%%
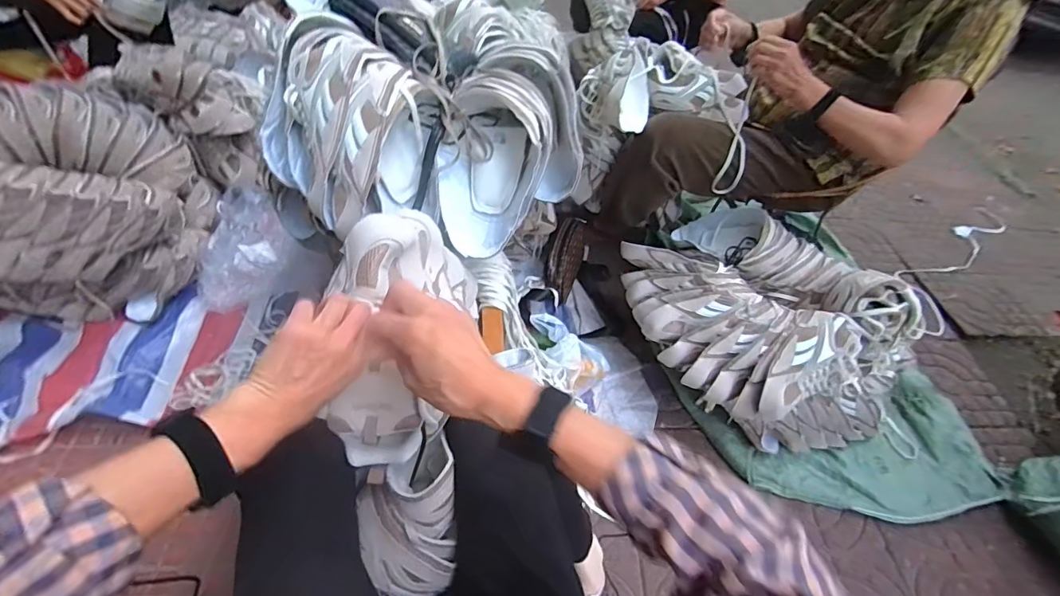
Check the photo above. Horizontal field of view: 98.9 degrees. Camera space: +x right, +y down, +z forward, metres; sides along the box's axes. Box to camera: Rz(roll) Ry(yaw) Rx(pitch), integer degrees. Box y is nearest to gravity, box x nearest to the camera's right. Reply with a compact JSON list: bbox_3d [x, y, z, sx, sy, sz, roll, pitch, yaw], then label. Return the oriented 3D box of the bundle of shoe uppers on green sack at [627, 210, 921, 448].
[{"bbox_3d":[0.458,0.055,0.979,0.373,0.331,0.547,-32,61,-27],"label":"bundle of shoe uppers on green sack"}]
%%
%%
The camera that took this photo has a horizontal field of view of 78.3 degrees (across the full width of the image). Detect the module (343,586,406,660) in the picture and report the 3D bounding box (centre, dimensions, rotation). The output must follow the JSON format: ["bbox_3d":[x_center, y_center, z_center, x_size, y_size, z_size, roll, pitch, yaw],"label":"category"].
%%
%%
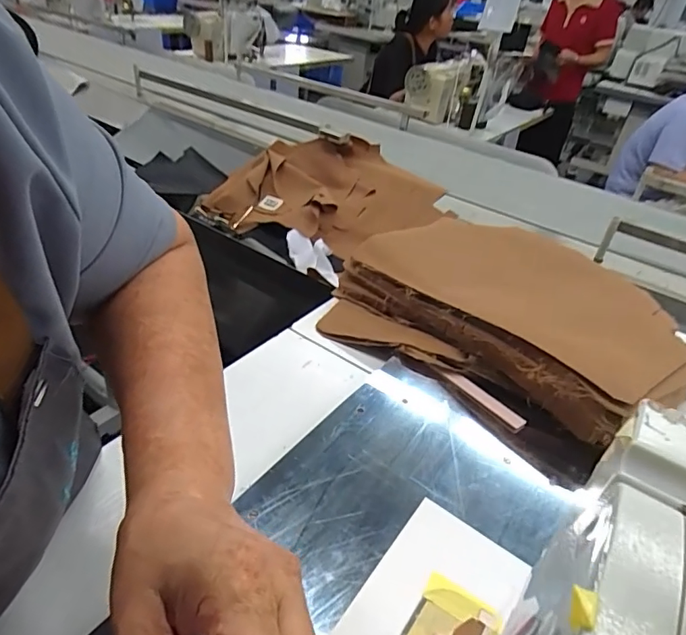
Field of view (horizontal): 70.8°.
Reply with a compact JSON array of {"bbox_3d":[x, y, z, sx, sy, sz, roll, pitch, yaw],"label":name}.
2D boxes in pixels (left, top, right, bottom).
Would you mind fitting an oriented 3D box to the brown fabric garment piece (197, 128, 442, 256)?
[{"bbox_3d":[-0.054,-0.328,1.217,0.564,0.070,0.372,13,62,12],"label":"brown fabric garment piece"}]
%%
GOAL OF THE EXERCISE: The lines above from the one with "Reply with a compact JSON array" through the one with "2D boxes in" are to be duplicated exactly, ends included, with nothing added.

EXPECTED ANSWER:
Reply with a compact JSON array of {"bbox_3d":[x, y, z, sx, sy, sz, roll, pitch, yaw],"label":name}.
2D boxes in pixels (left, top, right, bottom).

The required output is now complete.